__What is being asked__:
I would like the line with "#273, status: New -> Closed" and every line after it, down to the end of the entries below, output exactly and without pictures.

(Dataset entries)
━━━━━━━━
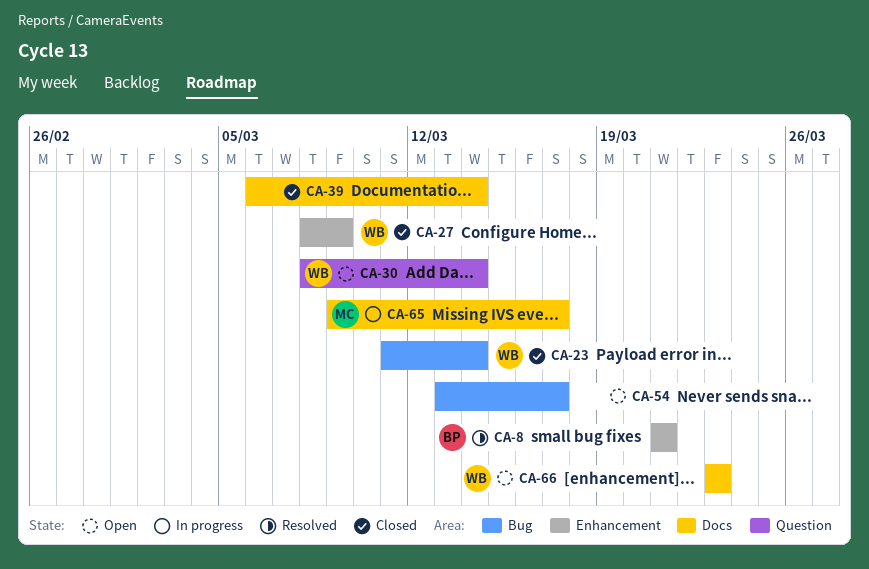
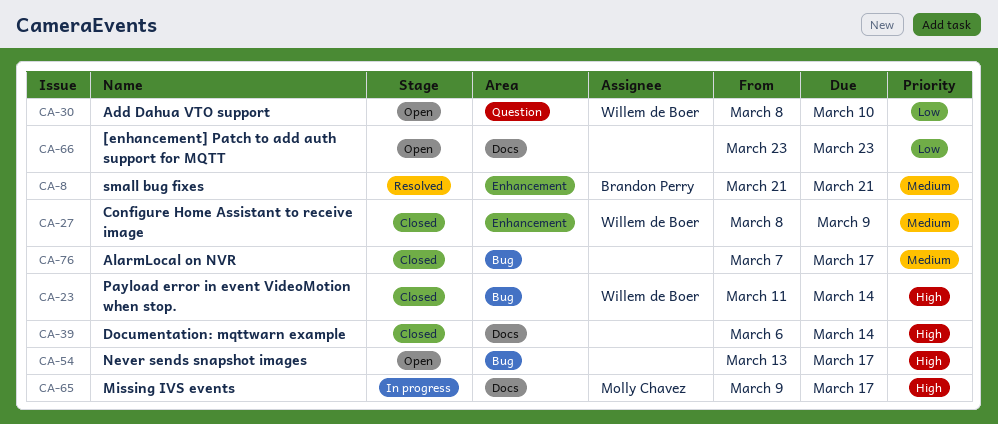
CA-30, due: Mar 14 -> Mar 10
CA-66, owner: Willem de Boer -> none
CA-76: none -> present

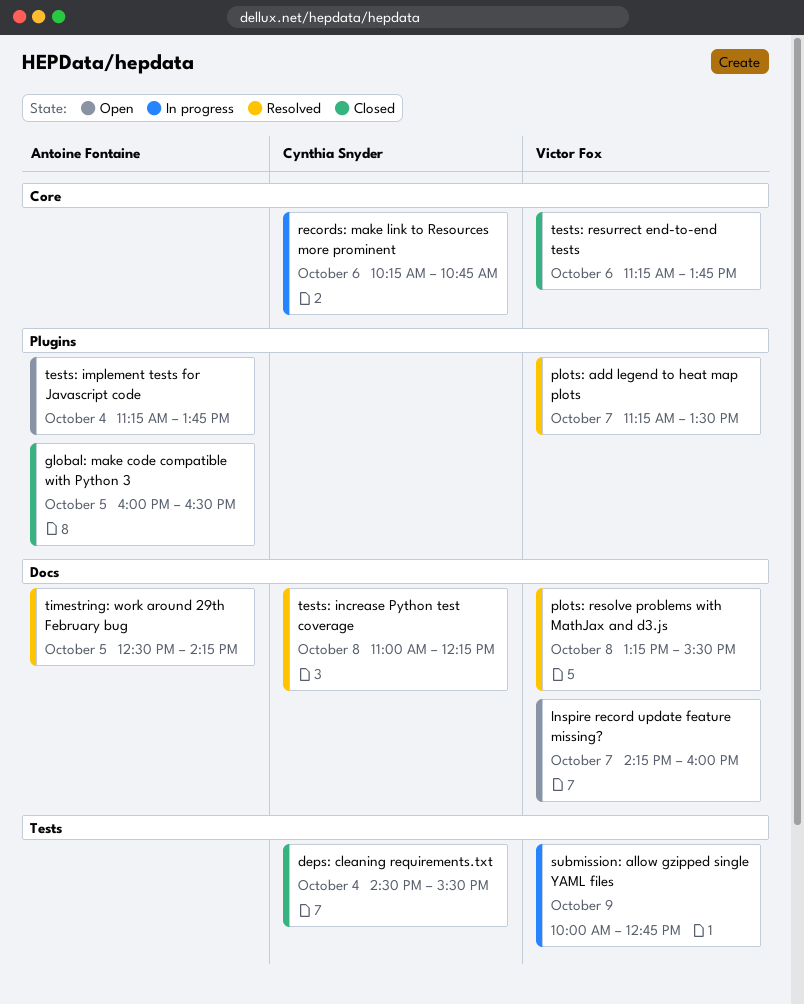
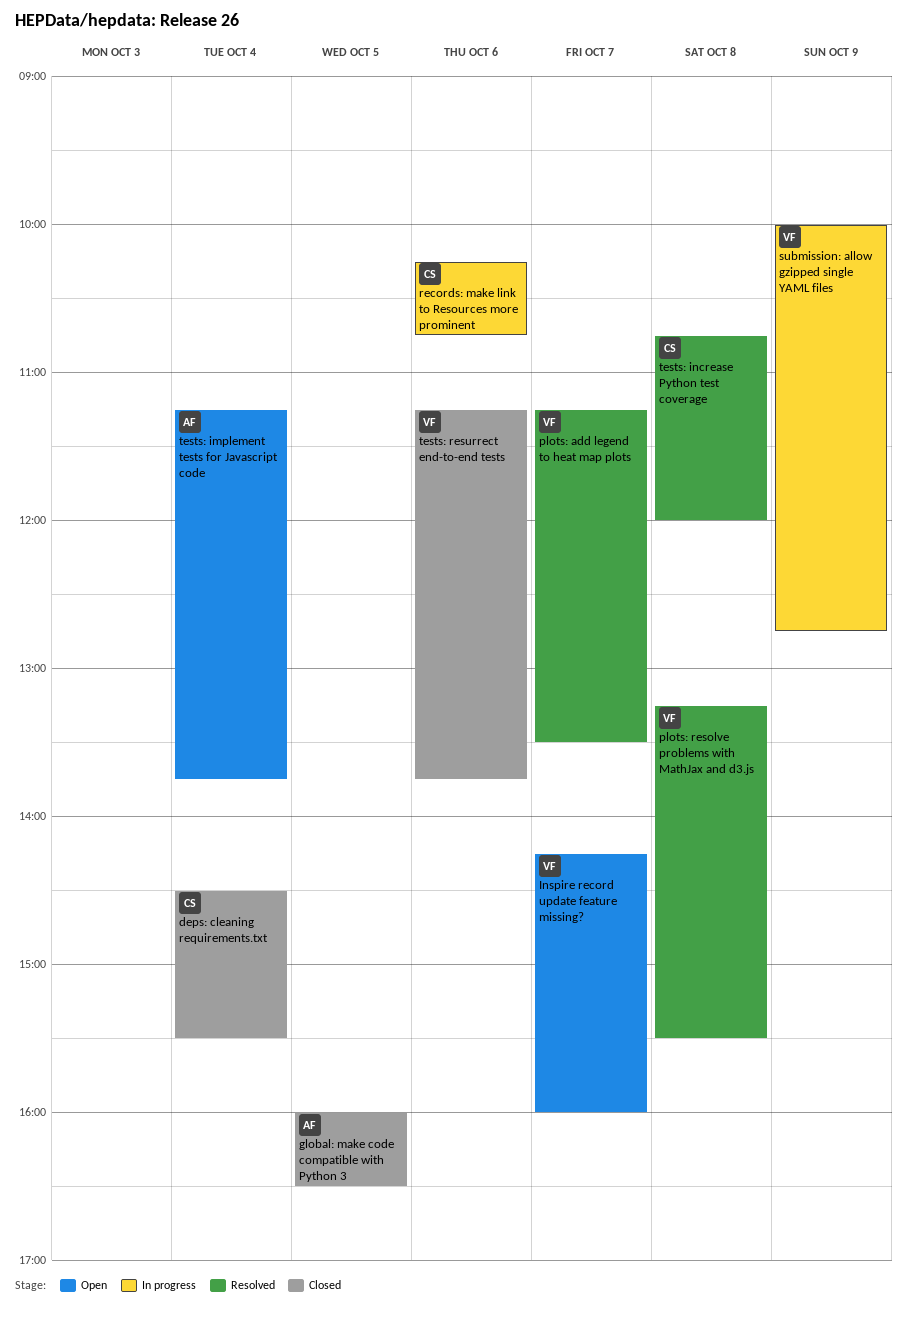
tests: increase Python test coverage, begins: 11:00 -> 10:45
tests: increase Python test coverage, ends: 12:15 -> 12:00
timestring: work around 29th February bug: present -> none

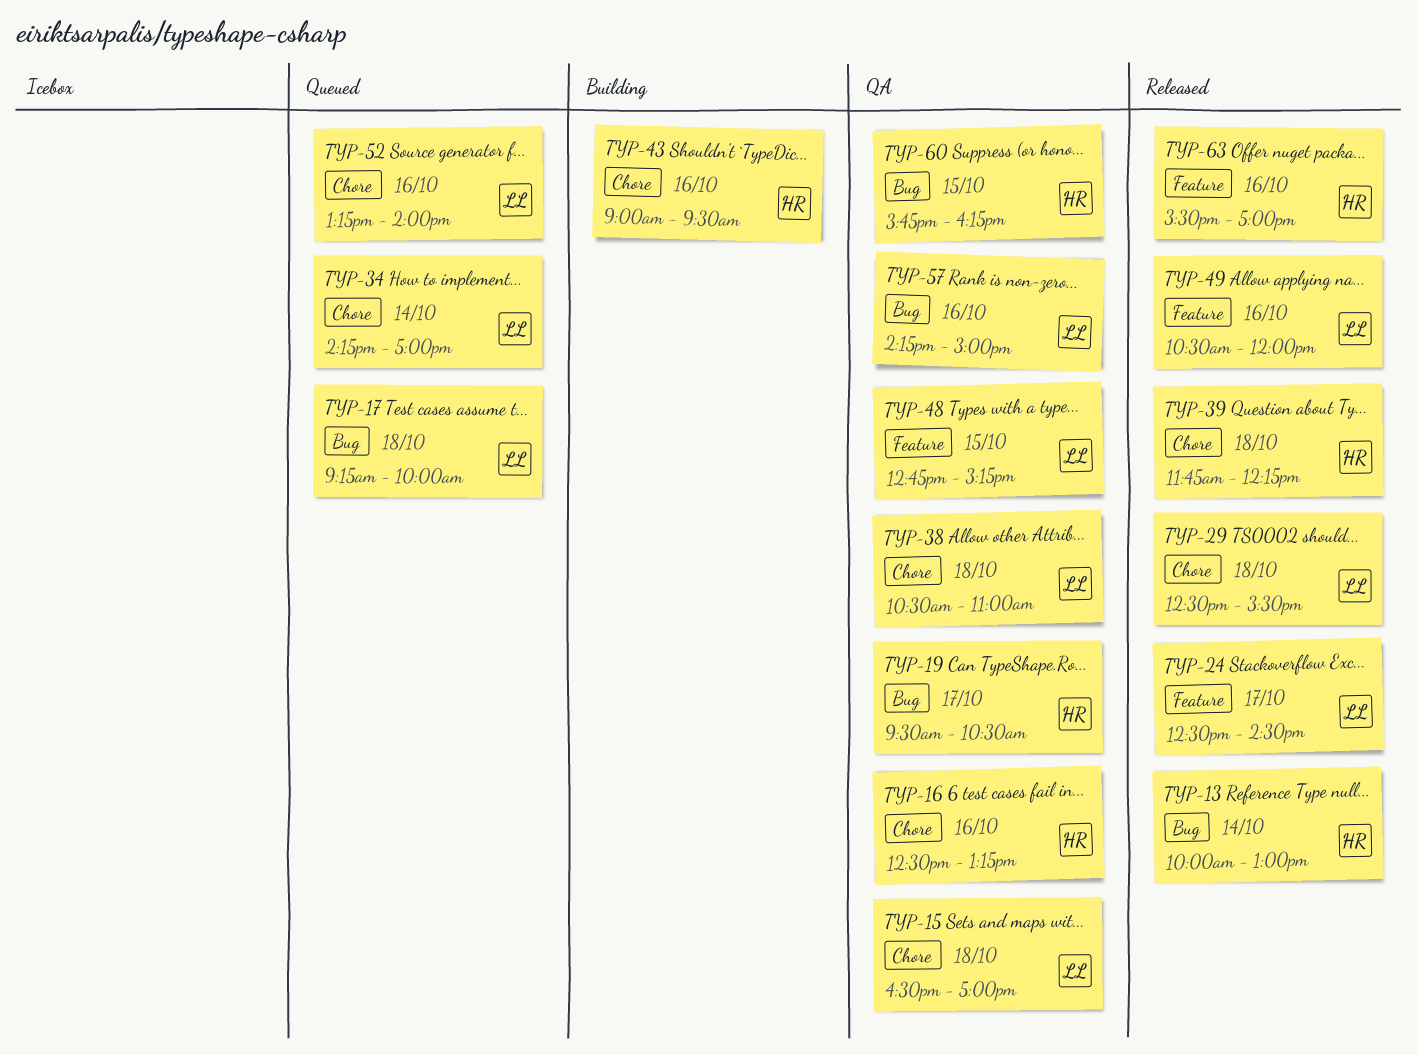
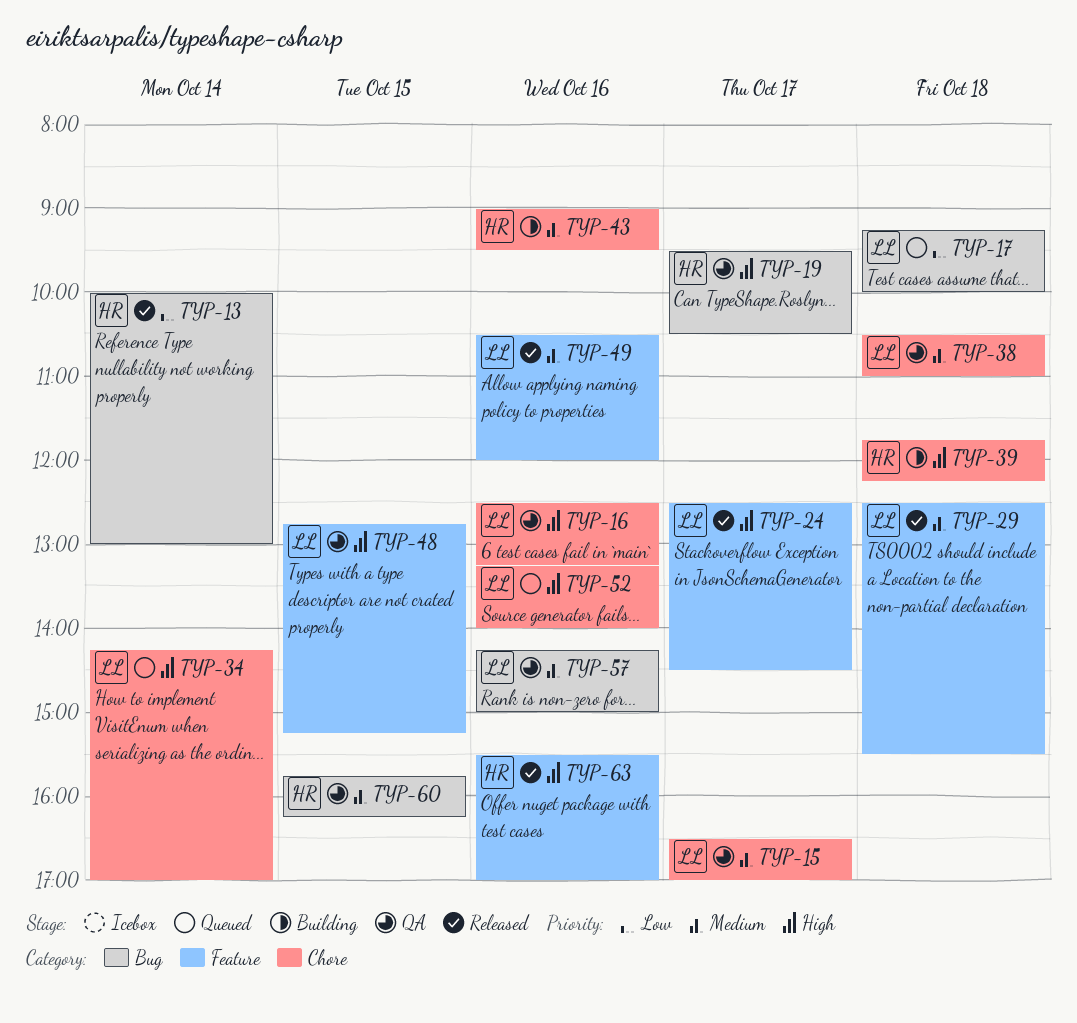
TYP-15, day: Oct 18 -> Oct 17
TYP-16, owner: HR -> LL
TYP-29, label: Chore -> Feature
TYP-39, status: Released -> Building

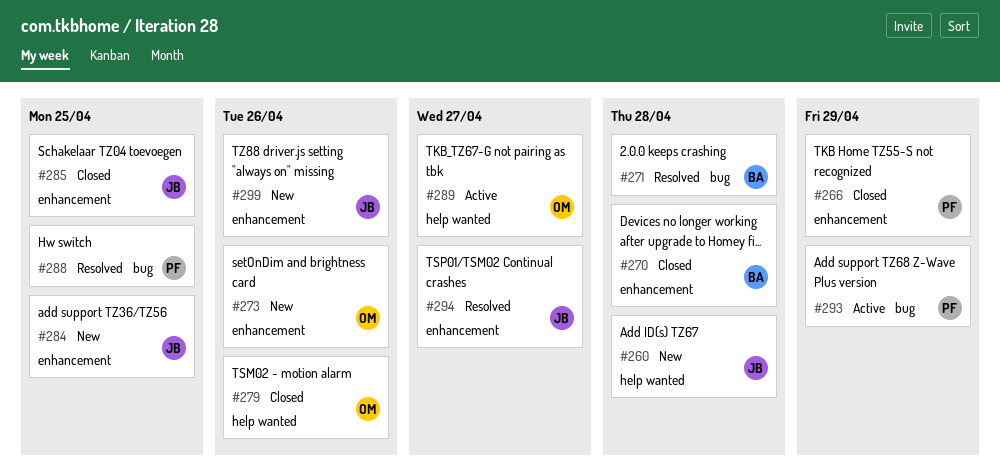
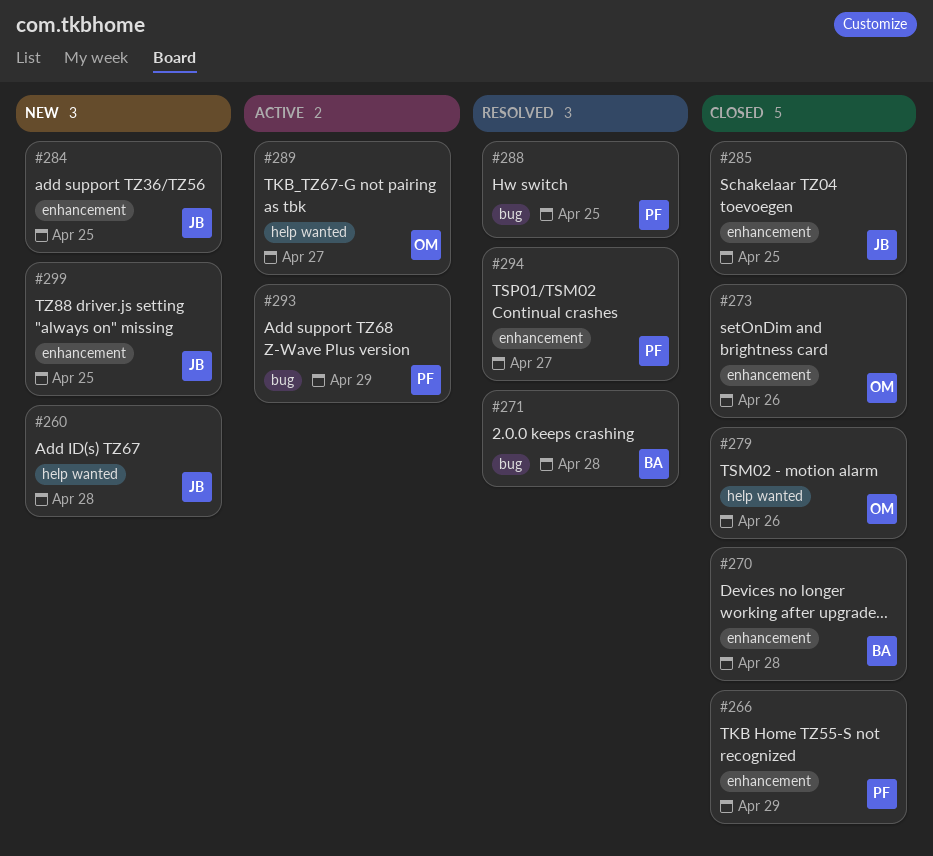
#273, status: New -> Closed
#294, owner: JB -> PF
#299, due: Apr 26 -> Apr 25

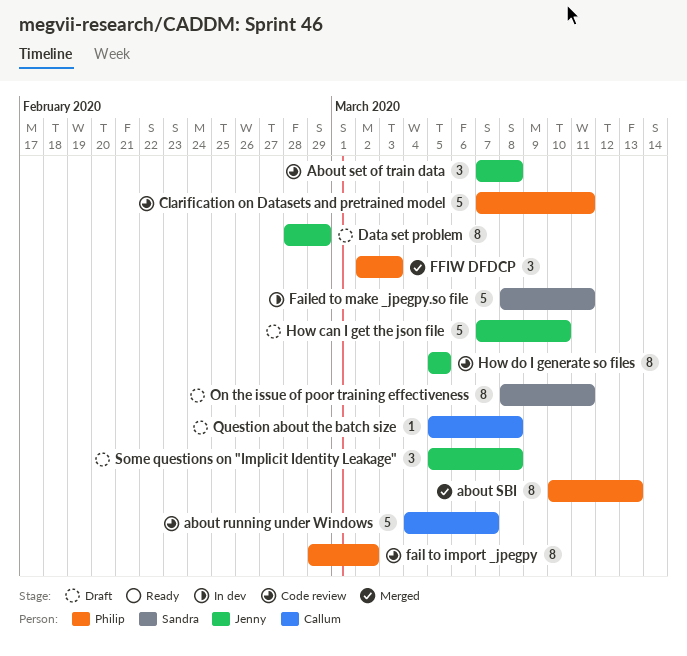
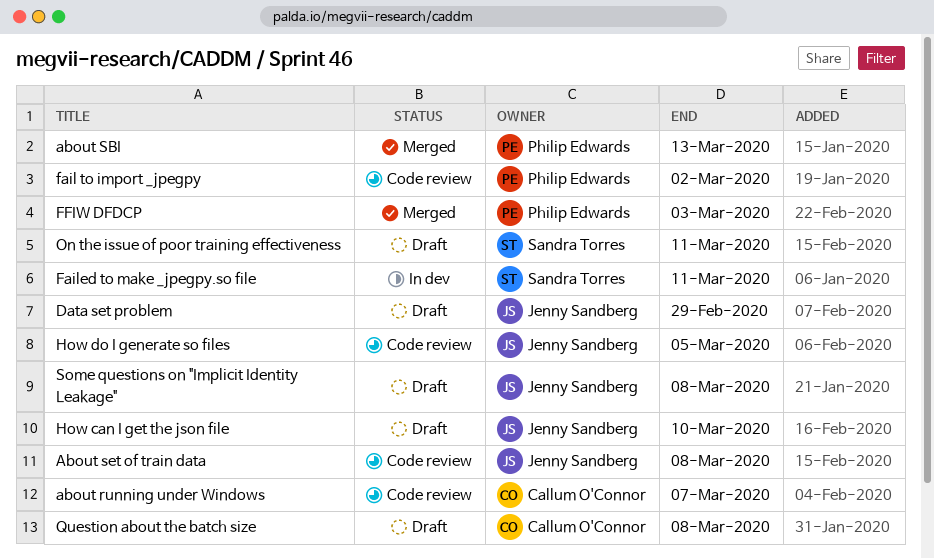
Clarification on Datasets and pretrained model: present -> none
━━━━━━━━
__Task result__:
#273, status: New -> Closed
#294, owner: JB -> PF
#299, due: Apr 26 -> Apr 25

Clarification on Datasets and pretrained model: present -> none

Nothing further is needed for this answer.